Recycling Old Computers in Minnesota – Good Solutions for a Toxic Problem
Today’s personal computers have an average lifespan of between three and five years. In that period of time, advances in both hardware and software make the typical PC obsolete. Each year, some 30 to 40 million PC’s become obsolete and are taken out of service. They’re replaced by the latest hardware that’s capable of running new operating systems and software.
All too often, obsolete PCs end up stacked like cordwood in business storage rooms and home basements. Business users and home users alike are confused about what to do with PCs and peripherals that have become obsolete.
In Minnesota, it has been illegal to dispose of computer hardware in regular trash pickups since 2007. From CPUs and laptops to monitors of all kinds, printers, scanners, and other peripherals, all are prohibited from landfills in Minnesota, and in most other areas.
Why? It’s because computer hardware contains a number of toxic materials which pose hazards to the environment over long periods of time. For example, the typical CRT computer monitor contains over 4 pounds of lead. Other toxic materials in computer hardware include mercury, cadmium, chromium, and even organic compounds like polychlorinated biphenyls. All can leach from landfills into aquifers or escape into the air and cause serious health and environmental problems.
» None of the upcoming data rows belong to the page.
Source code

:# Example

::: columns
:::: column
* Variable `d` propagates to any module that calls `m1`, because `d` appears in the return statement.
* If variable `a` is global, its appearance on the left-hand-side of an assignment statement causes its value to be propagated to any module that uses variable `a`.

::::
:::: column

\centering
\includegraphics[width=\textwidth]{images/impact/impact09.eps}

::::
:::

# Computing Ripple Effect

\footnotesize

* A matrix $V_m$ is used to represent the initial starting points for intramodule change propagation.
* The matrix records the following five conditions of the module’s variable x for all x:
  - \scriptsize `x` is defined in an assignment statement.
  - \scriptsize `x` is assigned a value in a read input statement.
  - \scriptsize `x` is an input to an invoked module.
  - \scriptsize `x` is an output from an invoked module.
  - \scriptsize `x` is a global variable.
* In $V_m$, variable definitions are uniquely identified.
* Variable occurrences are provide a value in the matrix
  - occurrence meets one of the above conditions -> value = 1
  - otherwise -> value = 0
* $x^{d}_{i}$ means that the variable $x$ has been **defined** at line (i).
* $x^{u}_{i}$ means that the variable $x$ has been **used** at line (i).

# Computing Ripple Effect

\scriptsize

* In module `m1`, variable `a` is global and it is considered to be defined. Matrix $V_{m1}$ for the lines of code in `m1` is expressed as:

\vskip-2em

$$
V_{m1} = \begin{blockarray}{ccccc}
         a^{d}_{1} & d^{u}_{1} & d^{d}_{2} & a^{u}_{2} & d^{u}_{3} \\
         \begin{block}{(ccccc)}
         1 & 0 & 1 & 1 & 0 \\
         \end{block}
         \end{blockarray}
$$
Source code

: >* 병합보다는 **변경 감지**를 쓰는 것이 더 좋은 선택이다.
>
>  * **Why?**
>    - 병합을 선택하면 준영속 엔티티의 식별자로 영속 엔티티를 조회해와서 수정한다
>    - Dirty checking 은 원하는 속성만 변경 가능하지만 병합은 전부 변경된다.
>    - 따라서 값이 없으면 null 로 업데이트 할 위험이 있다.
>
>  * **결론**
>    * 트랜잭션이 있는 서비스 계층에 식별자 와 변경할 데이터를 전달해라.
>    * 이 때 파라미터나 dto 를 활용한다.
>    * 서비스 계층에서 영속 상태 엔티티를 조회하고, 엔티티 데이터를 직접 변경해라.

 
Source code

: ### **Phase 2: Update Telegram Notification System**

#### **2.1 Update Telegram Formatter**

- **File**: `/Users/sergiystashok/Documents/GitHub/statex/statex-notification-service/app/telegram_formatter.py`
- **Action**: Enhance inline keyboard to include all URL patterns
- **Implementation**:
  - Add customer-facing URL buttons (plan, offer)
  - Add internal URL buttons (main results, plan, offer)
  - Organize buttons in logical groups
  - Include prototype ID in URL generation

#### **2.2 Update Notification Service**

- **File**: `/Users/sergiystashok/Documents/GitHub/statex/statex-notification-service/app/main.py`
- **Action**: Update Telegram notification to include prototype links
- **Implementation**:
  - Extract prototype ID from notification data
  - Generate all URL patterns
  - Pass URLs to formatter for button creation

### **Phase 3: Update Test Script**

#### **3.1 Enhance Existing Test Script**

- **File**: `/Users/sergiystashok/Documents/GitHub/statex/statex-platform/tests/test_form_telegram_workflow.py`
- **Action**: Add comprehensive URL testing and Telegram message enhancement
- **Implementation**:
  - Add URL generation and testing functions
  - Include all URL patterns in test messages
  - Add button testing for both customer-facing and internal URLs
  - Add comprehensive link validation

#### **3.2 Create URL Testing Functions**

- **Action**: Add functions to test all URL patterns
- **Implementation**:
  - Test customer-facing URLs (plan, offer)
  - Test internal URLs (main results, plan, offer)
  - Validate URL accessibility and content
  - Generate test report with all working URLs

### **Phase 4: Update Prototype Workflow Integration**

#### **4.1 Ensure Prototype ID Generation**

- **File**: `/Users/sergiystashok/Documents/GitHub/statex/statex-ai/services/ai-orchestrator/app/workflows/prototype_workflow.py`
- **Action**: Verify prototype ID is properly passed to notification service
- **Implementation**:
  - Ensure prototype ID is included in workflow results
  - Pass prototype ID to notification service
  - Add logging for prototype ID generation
Minnesota Computer Recycling Is The Answer
The 21st Century answer for this knotty problem is simple. By recycling old computer hardware, environmental hazards can be avoided. Even better, valuable metals and other materials can be recovered from computer waste. Computer waste even includes 17 times more gold than the typical gold ore from mining operations.
As in many other areas, Minnesota has a wealth of recycling centers for your old computer hardware. You can find one near you right here on this site. We provide easy-to-access maps and lists of recycling centers in the Metro area and throughout the state.
Unlike your weekly curbside recycling, though, recycling obsolete computer hardware isn’t free, and you have to haul the hardware to a recycling location yourself, in most cases. Fees vary, and there are occasional free drop-off days in some areas, but both home and business owners have to get the hardware there. Fortunately, there’s a recycling center near you, no matter where you are in Minnesota.
The bottom line is that recycling old hardware is just part of the cost of using PCs today. But, the advantages of clearing out storage areas and safeguarding the environment make the chore of recycling obsolete equipment more than worthwhile.